* INSTRUCTIONS TO FOLLOW: Reproduce every row below word for word, leaving out the pictures.

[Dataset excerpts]
────
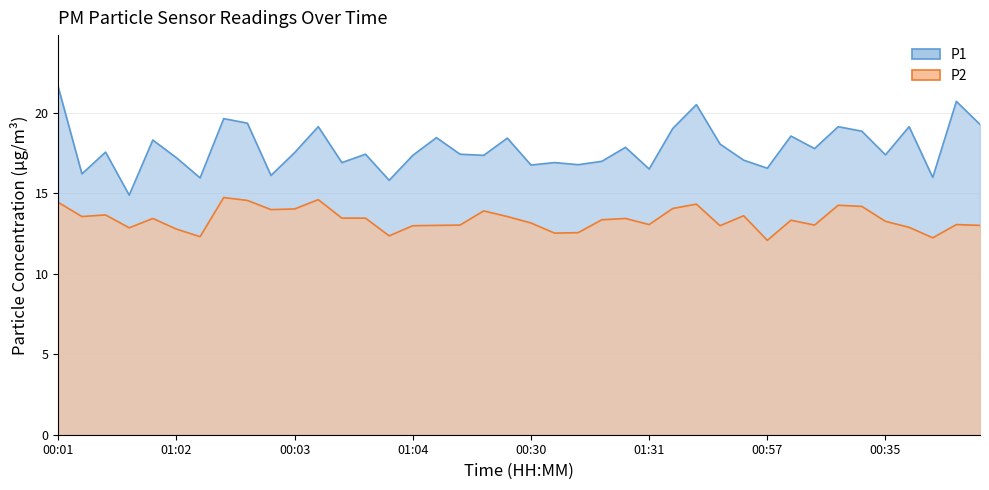

What is the difference between the maximum and second lowest values in the P2 series?

2.5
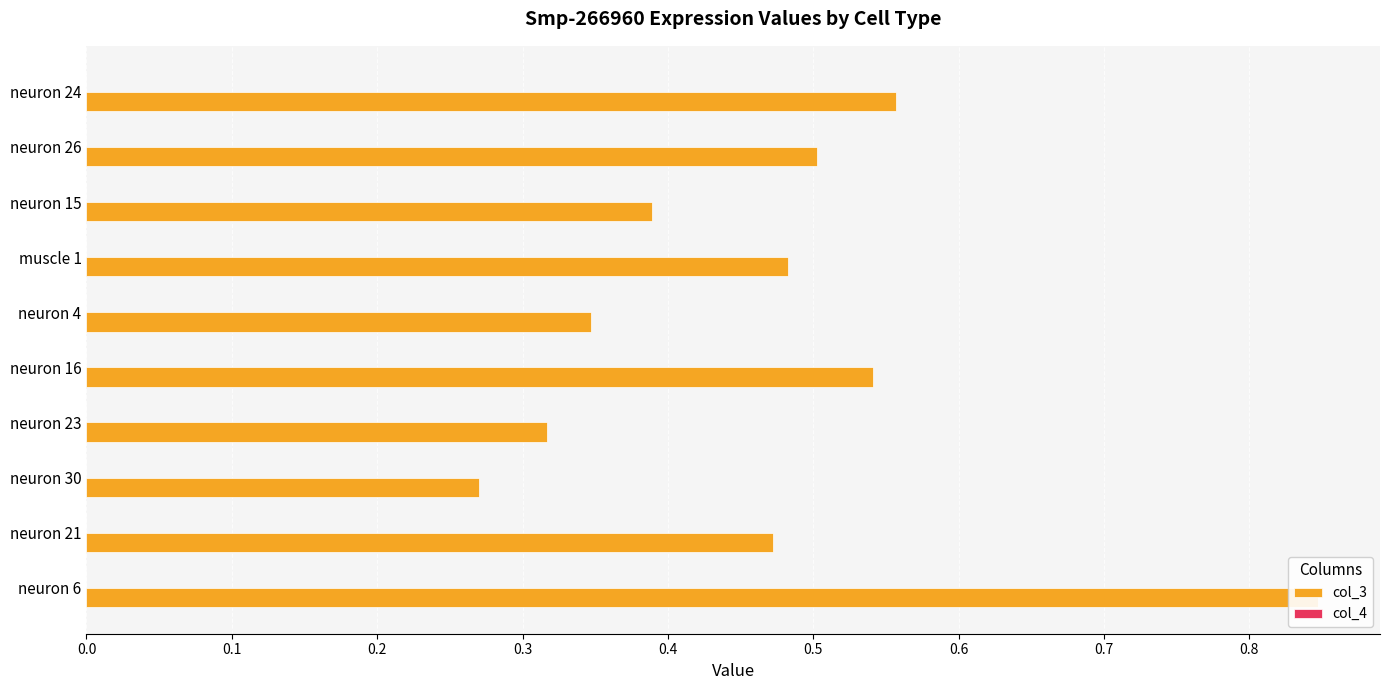

Is it true that col_4 equals 0.5 at 0.7?

False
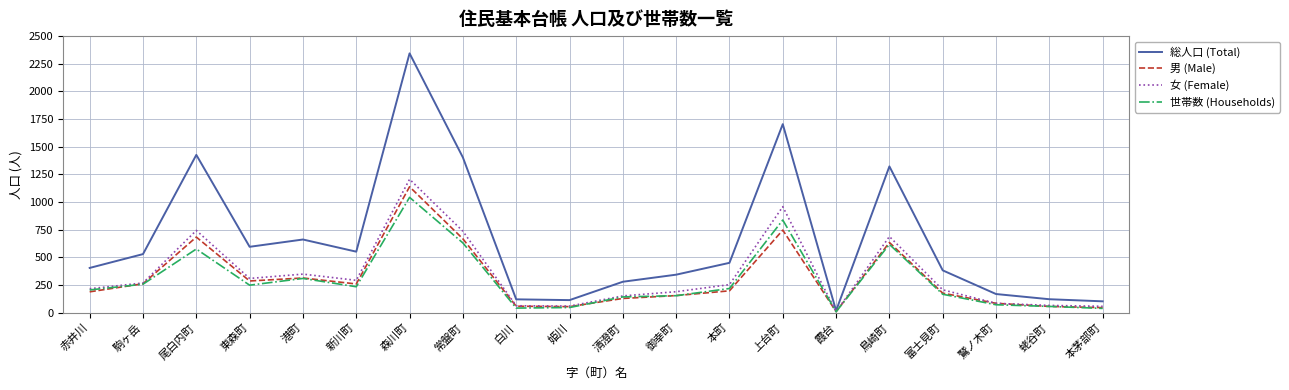

True or false: 女 (Female) has more than 1 interior local peaks.

True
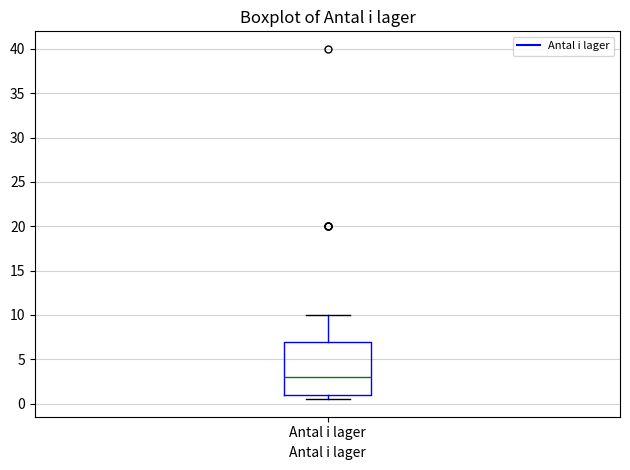

Read this box plot against the y-axis: the position of the median line, the range covered by the box, and the ends of both whiskers. The values are not printed on the chart, so give them approximately, as read against the axis.

median 3.0, box 1.0 to 7.0, whiskers 0.5 to 10.0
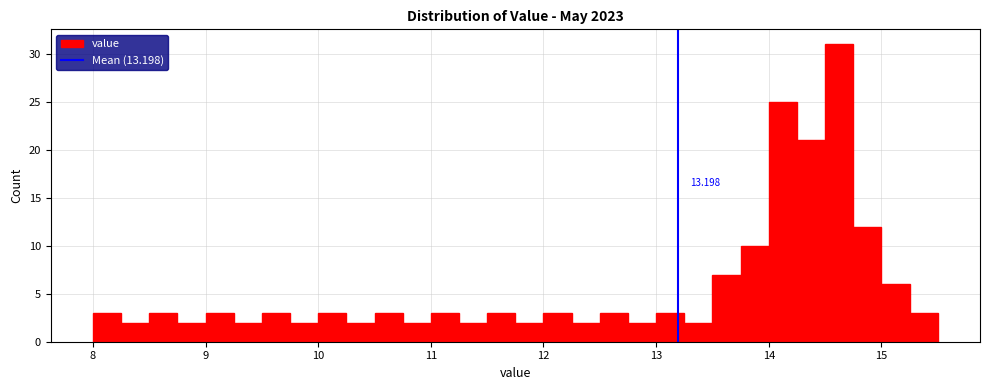

Around what value on the x-axis is the tallest bar? Give the approximate position of its centre, as read against the axis.

14.6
────
* EXPECTED ANSWER:
What is the difference between the maximum and second lowest values in the P2 series?

2.5

Is it true that col_4 equals 0.5 at 0.7?

False

True or false: 女 (Female) has more than 1 interior local peaks.

True

Read this box plot against the y-axis: the position of the median line, the range covered by the box, and the ends of both whiskers. The values are not printed on the chart, so give them approximately, as read against the axis.

median 3.0, box 1.0 to 7.0, whiskers 0.5 to 10.0

Around what value on the x-axis is the tallest bar? Give the approximate position of its centre, as read against the axis.

14.6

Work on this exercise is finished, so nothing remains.